低栄養とは… エネルギーとたんぱく質が欠乏した状態、健康な体を維持し活動するのに必要な栄養素が足りない状態をいいます。

「栄養 負のスパイラル」 低栄養から筋肉量が減少し、ADLが低下すると転倒などのリスクが増加します。
また、免疫機能が低下し、感染のリスクが高まります。
一度この悪循環に陥ると、なかなか元に戻せないことから、これを「栄養 負のスパイラル」と呼んでいます。

低栄養が進行すると回復に時間がかかるため、早期の栄養介入が大切です。
また、介入後も栄養状態をある程度観察・評価することができれば、退院後に居宅管理となった場合でも、栄養ケアの継続が可能です。

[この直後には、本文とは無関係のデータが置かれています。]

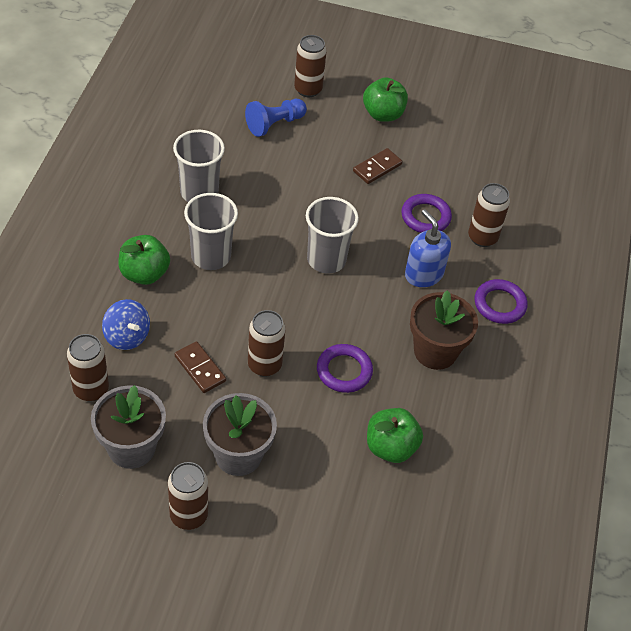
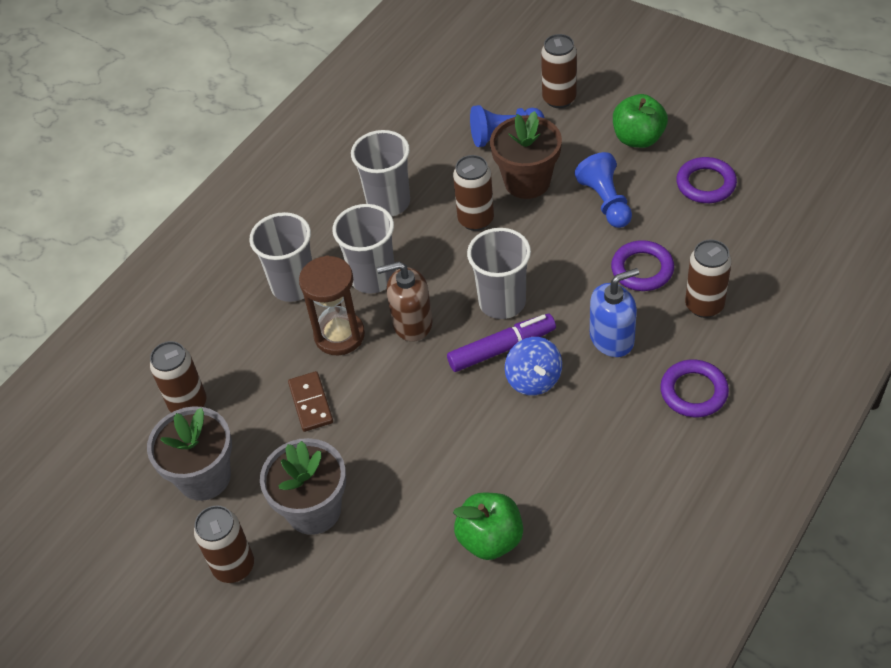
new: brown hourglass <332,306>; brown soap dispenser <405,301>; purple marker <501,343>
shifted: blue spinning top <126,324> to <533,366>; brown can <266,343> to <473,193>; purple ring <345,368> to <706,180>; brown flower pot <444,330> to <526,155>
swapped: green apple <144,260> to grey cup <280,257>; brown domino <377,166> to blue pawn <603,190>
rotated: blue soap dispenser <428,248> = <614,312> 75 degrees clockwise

高齢者の栄養状態を評価する指標…MNA®(簡易栄養状態評価)
下記A〜Fの質問に回答し、答えの左にあるポイントを足して合計を出します。
A 過去3ヶ月間で食欲不振、消化器系の問題、そしゃく・嚥下困難などで食事量が減少しましたか?
0 = 著しい食事量の減少 1 = 中等度の食事量の減少 2 = 食事量の減少なし
B 過去3ヶ月間で体重の減少がありましたか?
0 = 3 kg 以上の減少 1 = わからない 2 = 1~3 kg の減少 3 = 体重減少なし
C 自力で歩けますか?
0 = 寝たきりまたは車椅子を常時使用 1 = ベッドや車椅子を離れられるが、歩いて外出はできない 2 = 自由に歩いて外出できる
D 過去3ヶ月間で精神的ストレスや急性疾患を経験しましたか?
0 = はい 2 = いいえ
E神経・精神的問題の有無
0 = 強度認知症またはうつ状態 1 = 中程度の認知症 2 = 精神的問題なし
F1 BMI (kg/m2):体重(kg)÷身長(m)2
0 = BMI が19 未満 1 = BMI が19 以上、21 未満 2 = BMI が21 以上、23 未満 3 = BMI が23 以上
F2  BMIが測定出来ない方は、ふくらはぎの周囲長を測定してください。ふくらはぎの周囲長(cm) : CC
0 = 31cm未満 3 = 31cm以上

A〜Fの回答の合計ポイントから、下記の栄養状態に分けられます。

12ポイント以上の場合、現時点では栄養状態良好です。
8~11ポイントの場合、低栄養のおそれがあります。「体重減少」の有無により、適切な栄養ケアがすすめられます。
0~7ポイントの場合、低栄養と評価され、栄養介入、頻回な体重測定、そして詳細な栄養アセスメントが必要です。